10.     Review with management and the independent auditors the Company’s quarterly financial statements prior to the filing of its Form 10-Q. Confirm that the quarterly financial statements, including the Company’s disclosures under “Management’s Discussion and Analysis of Financial Condition and Results of Operations” have been reviewed by the Company’s independent auditors using professional standards and procedures for conducting such reviews, as established by U.S. generally accepted auditing standards.

11.     Review with management and the independent auditors all Company press releases summarizing earnings.

12.     Meet periodically with management to review the Company’s major financial risk exposures and the steps management has taken to monitor and control such exposures.

13.     Review major changes to the Company’s auditing and accounting principles and practices as suggested by the independent auditors or management.

14.     Take appropriate action to oversee the independence of the independent auditors and receive periodic reports from the independent auditors regarding the auditors’ independence consistent with Independence Standards Board Standard 1 and discuss such reports with the auditors.

15.     Evaluate the performance of the independent auditors and, if determined appropriate by the Audit Committee, replace the independent auditors.

16.     Review with the independent auditors any problems or difficulties the auditors may have encountered, any disagreements or issues between the independent auditors and management and how those disagreements or issues were resolved, and any management letter provided by the auditors and the Company’s response to the letter.

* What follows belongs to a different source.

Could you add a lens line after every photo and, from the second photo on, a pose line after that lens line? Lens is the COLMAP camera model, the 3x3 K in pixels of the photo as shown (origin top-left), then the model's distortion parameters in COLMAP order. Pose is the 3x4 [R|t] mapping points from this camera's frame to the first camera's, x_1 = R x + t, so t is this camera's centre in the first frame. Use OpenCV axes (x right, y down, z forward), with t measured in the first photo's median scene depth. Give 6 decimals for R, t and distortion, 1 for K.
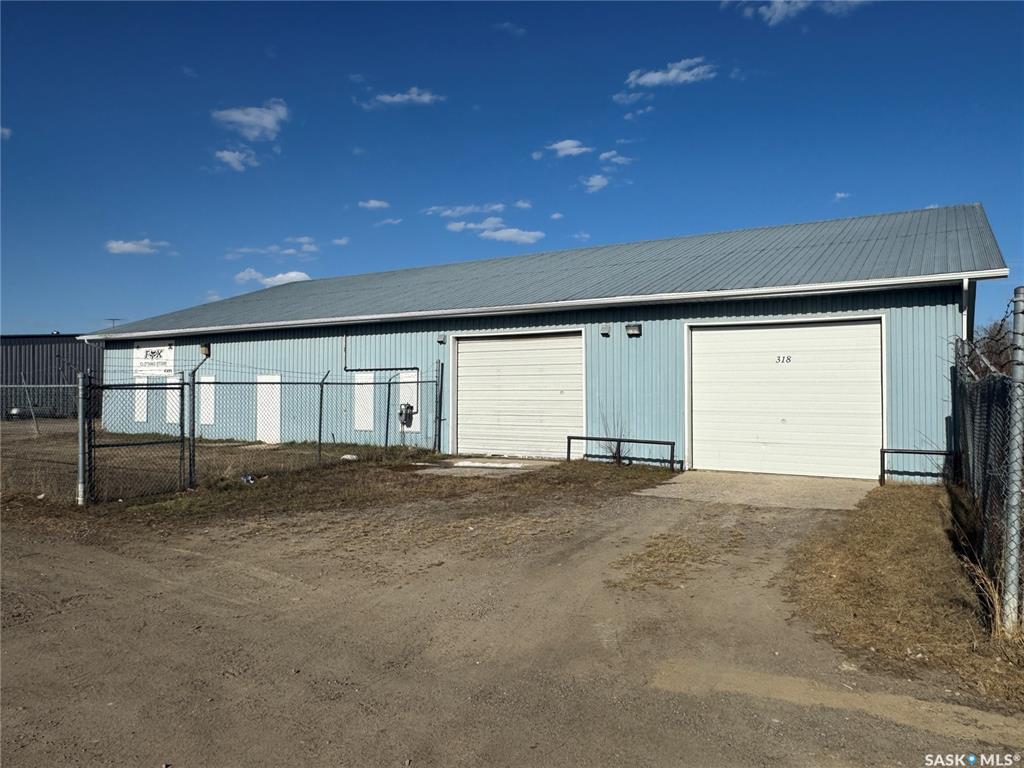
lens RADIAL K [[719.7, 0, 512.0], [0, 719.7, 384.0], [0, 0, 1]] dist [0.031833, 0.000860]
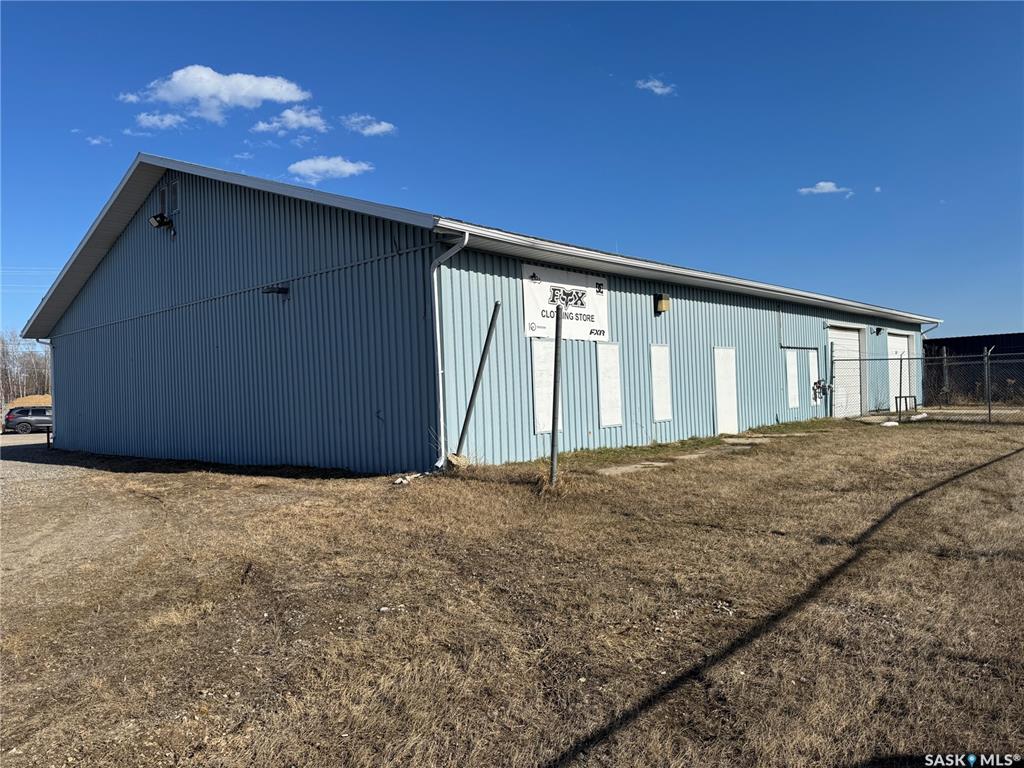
lens RADIAL K [[708.7, 0, 512.0], [0, 708.7, 384.0], [0, 0, 1]] dist [0.099344, -0.124830]
pose [[0.202956, 0.007725, 0.979157, -1.321585], [0.027425, 0.999532, -0.013570, 0.034810], [-0.978804, 0.029608, 0.202650, 1.243809]]
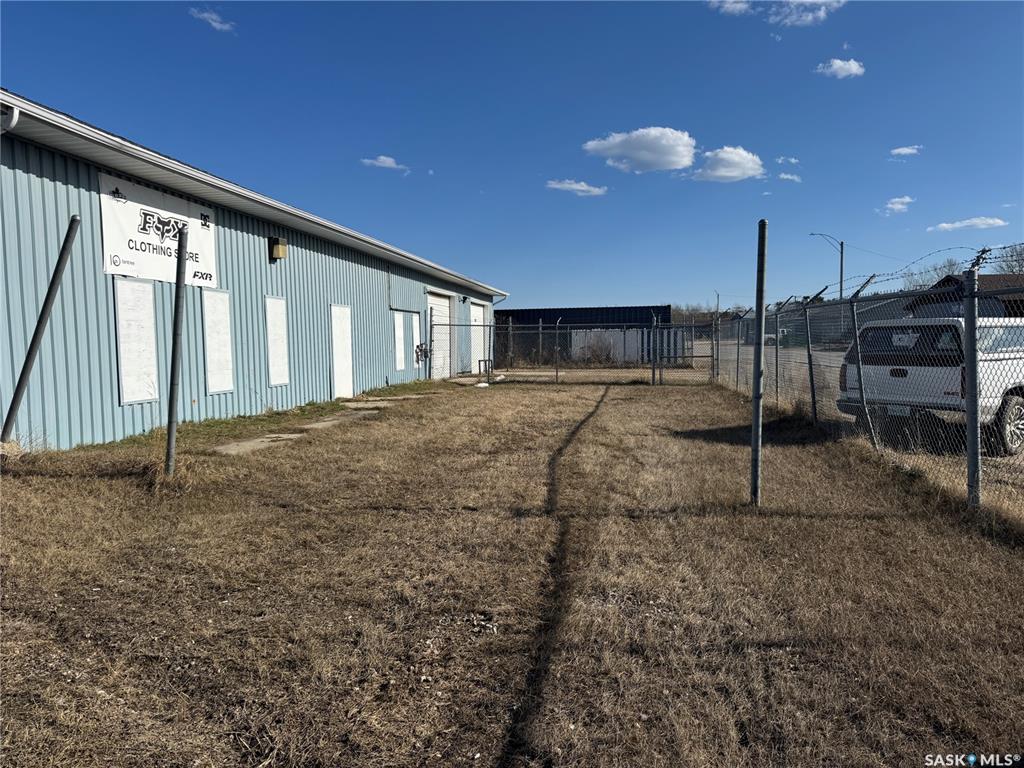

17.     Prepare the report required by the rules of the Securities and Exchange Commission to be included in the Company’s annual proxy statement.

18.     If deemed appropriate, initiate special investigations into matters within the Committee’s scope of responsibilities or as delegated by the Board of Directors. and in connection therewith the Committee may retain independent counsel, accountants or others to assist it in the conduct of any investigation.

19.     The Committee shall establish procedures for —

a.        the receipt, retention, and treatment of complaints received by the Company regarding accounting, internal accounting controls, or auditing matters; and

b.        the confidential, anonymous submission by employees of the Company of concerns regarding questionable accounting or auditing matters.

While the Audit Committee has the responsibilities and powers set forth in this Charter, it is not the duty of the Audit Committee to plan or conduct audits or to determine that the Company’s financial statements are complete and accurate and are in accordance with generally accepted accounting principles. This is the responsibility of management.